Server fails to start if target database is not an exact copy of the source database. You should double-check that all tables and sequences have exactly the same content, values of primary keys included. A strategy is to start a fresh install on the target db so that SonarQube creates the schema. Then a data backup can be restored.
OK working now so just a quick update maybe it will help others... It seems it is necessary to let the new sonar instance initialise the new database and then to do a "hard" copy by which I mean in the SQl Developer the options copy objects, replace existing target objects, truncate target data before copy.

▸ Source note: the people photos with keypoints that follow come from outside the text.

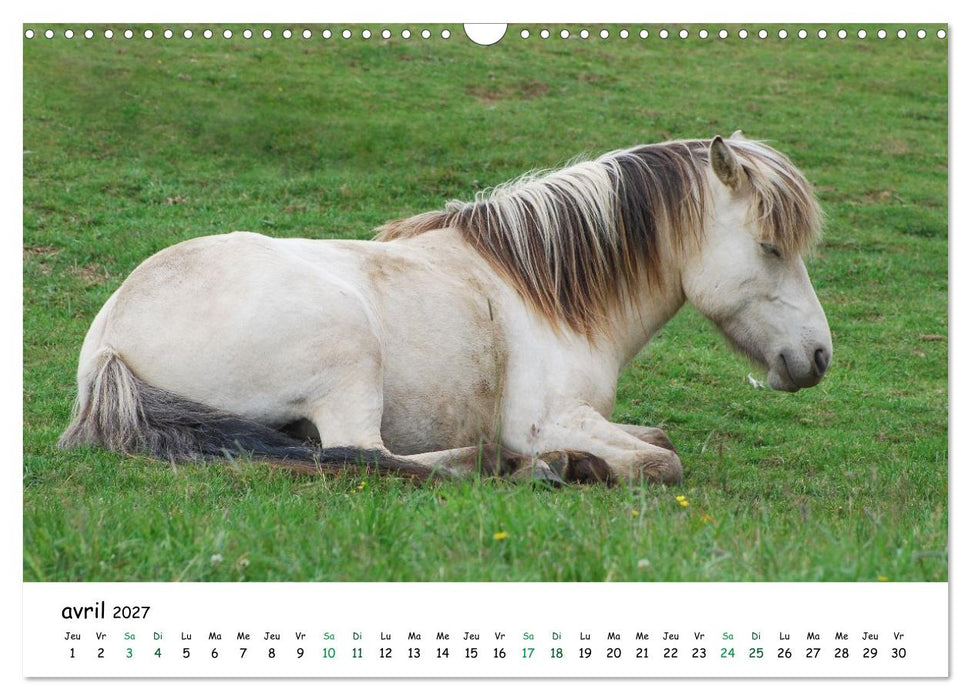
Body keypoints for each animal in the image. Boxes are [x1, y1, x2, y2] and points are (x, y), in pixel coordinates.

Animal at [58, 133, 832, 485]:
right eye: (770, 246)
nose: (818, 357)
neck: (545, 293)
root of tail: (109, 343)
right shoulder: (550, 416)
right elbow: (661, 461)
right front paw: (572, 462)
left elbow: (659, 435)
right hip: (349, 352)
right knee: (358, 452)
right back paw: (518, 464)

I couldn't quite figure this out because the initial startup must do something that causes the error I was getting to go away, so something must be left of it in the database even after the hard copy. Soft copy not replacing objects allowed Sonar to start but with problems - e.g. key violations when creating users or groups. The latter could be fixed by rebuilding indexes and/or or dropping and reactivating constraints, the former was the result of differing initial values of sequences used to set user-id. But the hard copy circumvented all these problems, so that is the route I would recommend. I also deleted the directories data, temp, logs from SONAR_HOME, I'm not 100% sure if this is necessary.